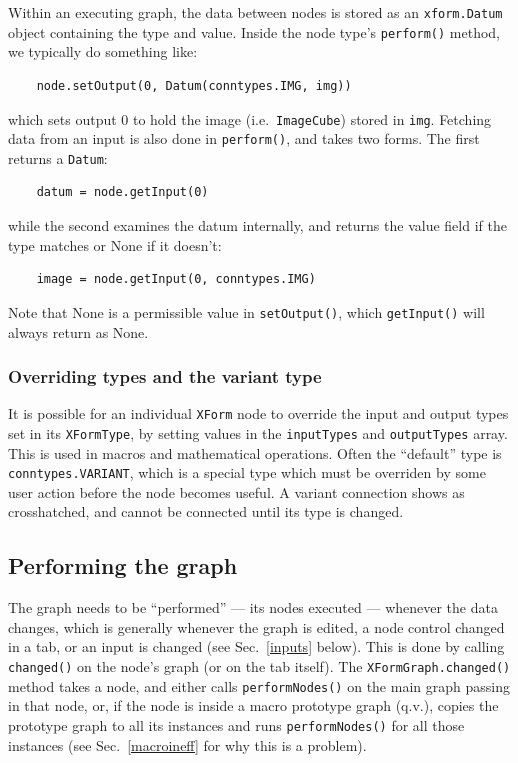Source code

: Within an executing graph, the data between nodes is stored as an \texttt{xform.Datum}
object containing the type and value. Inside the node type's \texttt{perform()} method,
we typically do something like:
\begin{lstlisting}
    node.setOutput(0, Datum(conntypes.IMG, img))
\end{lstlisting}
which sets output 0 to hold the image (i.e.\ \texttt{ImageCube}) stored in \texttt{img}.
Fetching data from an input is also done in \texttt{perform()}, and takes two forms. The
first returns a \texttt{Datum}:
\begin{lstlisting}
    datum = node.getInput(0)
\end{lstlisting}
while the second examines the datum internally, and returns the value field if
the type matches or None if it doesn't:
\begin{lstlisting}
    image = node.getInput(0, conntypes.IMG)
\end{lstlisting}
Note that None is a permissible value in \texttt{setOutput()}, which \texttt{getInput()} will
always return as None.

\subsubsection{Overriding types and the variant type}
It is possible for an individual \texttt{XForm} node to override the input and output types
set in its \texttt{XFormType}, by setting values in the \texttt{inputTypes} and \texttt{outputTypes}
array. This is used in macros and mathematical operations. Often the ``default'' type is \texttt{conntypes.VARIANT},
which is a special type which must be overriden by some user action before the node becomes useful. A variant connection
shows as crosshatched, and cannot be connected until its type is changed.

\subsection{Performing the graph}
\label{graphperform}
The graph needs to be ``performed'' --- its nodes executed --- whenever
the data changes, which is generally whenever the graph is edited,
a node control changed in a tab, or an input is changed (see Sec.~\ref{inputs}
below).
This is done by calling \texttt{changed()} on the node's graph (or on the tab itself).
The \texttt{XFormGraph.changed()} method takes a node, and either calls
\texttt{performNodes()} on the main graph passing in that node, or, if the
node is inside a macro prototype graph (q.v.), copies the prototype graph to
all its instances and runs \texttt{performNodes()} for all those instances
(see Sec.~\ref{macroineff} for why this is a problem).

--

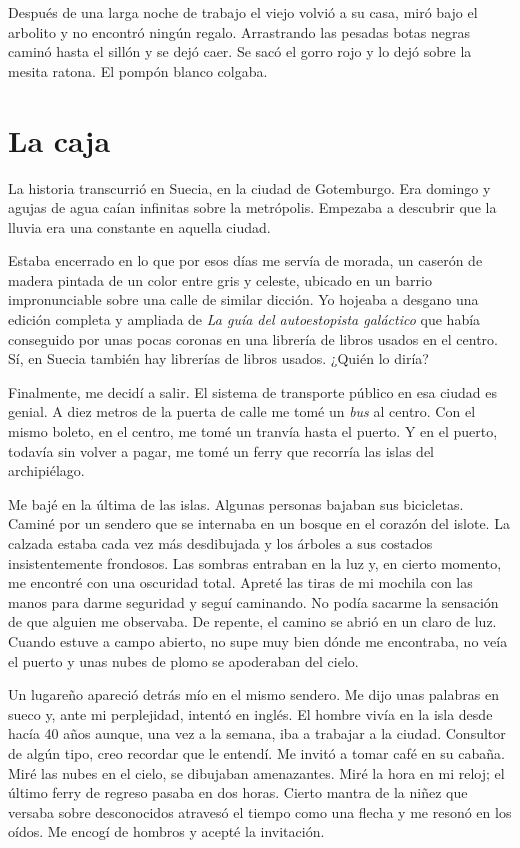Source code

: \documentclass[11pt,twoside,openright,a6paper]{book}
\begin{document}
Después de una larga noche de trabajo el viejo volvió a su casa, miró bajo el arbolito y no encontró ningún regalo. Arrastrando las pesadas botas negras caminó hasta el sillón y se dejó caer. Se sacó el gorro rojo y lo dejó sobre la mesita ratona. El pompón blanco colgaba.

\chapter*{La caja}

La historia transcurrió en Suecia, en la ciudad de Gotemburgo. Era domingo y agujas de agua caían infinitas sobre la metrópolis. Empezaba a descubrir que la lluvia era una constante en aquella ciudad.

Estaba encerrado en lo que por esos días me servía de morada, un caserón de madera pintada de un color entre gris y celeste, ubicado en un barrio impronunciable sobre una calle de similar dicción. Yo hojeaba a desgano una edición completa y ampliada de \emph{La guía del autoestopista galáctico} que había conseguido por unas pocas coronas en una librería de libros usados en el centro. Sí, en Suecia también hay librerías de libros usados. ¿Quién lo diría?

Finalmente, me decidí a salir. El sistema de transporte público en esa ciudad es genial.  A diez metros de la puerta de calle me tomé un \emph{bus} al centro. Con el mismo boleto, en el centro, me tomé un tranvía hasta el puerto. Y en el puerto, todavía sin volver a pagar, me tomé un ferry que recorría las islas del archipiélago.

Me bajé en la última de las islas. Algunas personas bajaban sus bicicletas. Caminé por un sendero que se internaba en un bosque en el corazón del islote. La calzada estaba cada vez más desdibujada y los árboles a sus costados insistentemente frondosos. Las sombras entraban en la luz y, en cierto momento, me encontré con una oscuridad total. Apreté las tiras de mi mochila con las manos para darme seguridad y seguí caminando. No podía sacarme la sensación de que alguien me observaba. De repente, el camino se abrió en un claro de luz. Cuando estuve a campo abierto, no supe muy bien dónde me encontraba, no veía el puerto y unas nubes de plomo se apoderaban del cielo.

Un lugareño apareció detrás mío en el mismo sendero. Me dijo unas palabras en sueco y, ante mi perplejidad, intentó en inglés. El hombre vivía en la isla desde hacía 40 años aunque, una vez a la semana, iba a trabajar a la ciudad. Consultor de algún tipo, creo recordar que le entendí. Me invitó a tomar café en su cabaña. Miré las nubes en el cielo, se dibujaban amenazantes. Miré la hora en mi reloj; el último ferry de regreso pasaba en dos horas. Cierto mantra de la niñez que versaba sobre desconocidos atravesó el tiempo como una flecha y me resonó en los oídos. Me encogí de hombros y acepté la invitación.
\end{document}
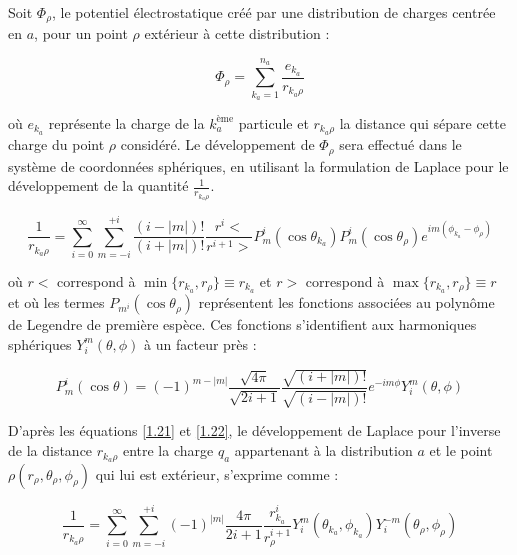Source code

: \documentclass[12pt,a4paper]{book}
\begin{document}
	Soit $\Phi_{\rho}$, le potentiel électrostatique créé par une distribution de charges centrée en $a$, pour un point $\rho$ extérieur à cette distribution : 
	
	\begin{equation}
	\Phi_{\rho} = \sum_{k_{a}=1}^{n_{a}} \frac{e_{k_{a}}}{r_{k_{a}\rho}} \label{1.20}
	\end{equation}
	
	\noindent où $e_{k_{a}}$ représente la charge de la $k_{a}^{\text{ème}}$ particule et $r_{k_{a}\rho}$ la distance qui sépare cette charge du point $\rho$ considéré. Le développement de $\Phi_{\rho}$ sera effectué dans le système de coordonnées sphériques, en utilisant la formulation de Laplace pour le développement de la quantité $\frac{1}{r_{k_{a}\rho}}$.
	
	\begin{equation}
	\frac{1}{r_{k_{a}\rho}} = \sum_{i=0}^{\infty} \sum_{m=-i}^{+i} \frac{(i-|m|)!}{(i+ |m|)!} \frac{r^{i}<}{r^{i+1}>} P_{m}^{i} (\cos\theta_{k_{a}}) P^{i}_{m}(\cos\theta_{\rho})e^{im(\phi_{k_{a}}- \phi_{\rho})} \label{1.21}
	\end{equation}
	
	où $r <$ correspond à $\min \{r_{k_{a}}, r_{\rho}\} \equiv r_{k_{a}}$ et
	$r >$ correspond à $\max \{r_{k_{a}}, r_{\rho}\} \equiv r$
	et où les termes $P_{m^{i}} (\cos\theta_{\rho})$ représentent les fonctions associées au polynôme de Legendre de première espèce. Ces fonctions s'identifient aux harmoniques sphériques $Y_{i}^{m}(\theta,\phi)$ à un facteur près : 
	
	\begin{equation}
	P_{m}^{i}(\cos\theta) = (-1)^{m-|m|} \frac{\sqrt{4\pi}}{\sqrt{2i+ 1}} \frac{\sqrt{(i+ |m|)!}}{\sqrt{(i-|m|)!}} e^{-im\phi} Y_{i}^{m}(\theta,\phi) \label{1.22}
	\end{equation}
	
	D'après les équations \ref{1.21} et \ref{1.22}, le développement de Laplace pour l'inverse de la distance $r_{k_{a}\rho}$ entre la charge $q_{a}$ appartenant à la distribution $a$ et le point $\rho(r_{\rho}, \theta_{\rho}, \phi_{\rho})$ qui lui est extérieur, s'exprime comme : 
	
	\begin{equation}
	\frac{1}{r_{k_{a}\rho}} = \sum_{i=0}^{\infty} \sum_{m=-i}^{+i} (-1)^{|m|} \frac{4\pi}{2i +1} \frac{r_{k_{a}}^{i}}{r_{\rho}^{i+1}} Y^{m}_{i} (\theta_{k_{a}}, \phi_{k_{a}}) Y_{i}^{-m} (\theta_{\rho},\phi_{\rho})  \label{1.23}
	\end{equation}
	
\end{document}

---

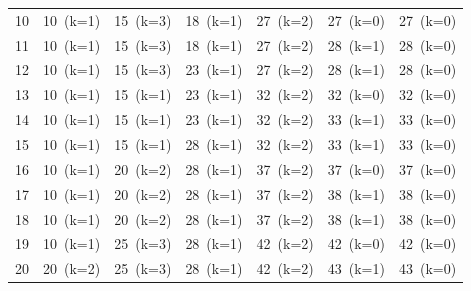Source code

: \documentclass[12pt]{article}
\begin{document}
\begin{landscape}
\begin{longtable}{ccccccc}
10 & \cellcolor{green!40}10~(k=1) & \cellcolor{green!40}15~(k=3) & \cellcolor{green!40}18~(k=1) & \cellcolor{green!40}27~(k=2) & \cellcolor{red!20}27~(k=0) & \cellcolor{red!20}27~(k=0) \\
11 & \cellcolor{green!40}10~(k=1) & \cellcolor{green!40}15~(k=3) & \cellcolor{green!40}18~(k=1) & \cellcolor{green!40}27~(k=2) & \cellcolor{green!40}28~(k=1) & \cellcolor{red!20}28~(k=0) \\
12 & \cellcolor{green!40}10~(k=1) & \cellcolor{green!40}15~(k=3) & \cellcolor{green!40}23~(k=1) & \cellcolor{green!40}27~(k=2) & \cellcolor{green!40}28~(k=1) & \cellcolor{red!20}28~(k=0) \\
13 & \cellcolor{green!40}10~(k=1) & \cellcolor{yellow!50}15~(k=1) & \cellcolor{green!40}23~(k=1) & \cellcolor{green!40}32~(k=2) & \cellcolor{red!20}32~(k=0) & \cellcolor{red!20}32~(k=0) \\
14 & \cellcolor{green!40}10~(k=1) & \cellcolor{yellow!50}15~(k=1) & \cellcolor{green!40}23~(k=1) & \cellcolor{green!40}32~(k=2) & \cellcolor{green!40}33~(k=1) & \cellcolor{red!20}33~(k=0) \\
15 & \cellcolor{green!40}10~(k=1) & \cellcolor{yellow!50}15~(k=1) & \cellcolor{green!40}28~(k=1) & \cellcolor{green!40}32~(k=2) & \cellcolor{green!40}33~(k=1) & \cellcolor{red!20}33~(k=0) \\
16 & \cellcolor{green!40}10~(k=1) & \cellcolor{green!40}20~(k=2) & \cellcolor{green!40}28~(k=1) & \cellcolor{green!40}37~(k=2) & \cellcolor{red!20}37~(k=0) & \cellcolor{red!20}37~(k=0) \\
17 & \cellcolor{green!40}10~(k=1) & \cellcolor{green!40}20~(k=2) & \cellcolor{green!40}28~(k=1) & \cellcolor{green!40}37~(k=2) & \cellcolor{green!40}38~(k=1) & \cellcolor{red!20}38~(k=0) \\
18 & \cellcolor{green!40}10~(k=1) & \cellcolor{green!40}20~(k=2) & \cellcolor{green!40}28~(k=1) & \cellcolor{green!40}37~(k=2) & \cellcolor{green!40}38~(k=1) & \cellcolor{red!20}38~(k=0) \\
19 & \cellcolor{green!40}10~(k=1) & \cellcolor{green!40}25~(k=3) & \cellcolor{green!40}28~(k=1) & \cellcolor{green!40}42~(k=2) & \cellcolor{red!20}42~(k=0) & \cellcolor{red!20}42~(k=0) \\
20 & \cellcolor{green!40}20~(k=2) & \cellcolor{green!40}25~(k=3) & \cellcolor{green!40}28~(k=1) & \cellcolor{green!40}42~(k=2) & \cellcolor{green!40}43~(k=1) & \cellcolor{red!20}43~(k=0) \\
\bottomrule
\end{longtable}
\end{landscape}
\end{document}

### [INSTRUCTION]
Would you please write out, exactly and with no other lines, the stretch of the listing above from the line containing "Estaba encerrado en" through the line containing "Finalmente, me decidí"?

### [ANSWER SPACE]
Estaba encerrado en lo que por esos días me servía de morada, un caserón de madera pintada de un color entre gris y celeste, ubicado en un barrio impronunciable sobre una calle de similar dicción. Yo hojeaba a desgano una edición completa y ampliada de \emph{La guía del autoestopista galáctico} que había conseguido por unas pocas coronas en una librería de libros usados en el centro. Sí, en Suecia también hay librerías de libros usados. ¿Quién lo diría?

Finalmente, me decidí a salir. El sistema de transporte público en esa ciudad es genial.  A diez metros de la puerta de calle me tomé un \emph{bus} al centro. Con el mismo boleto, en el centro, me tomé un tranvía hasta el puerto. Y en el puerto, todavía sin volver a pagar, me tomé un ferry que recorría las islas del archipiélago.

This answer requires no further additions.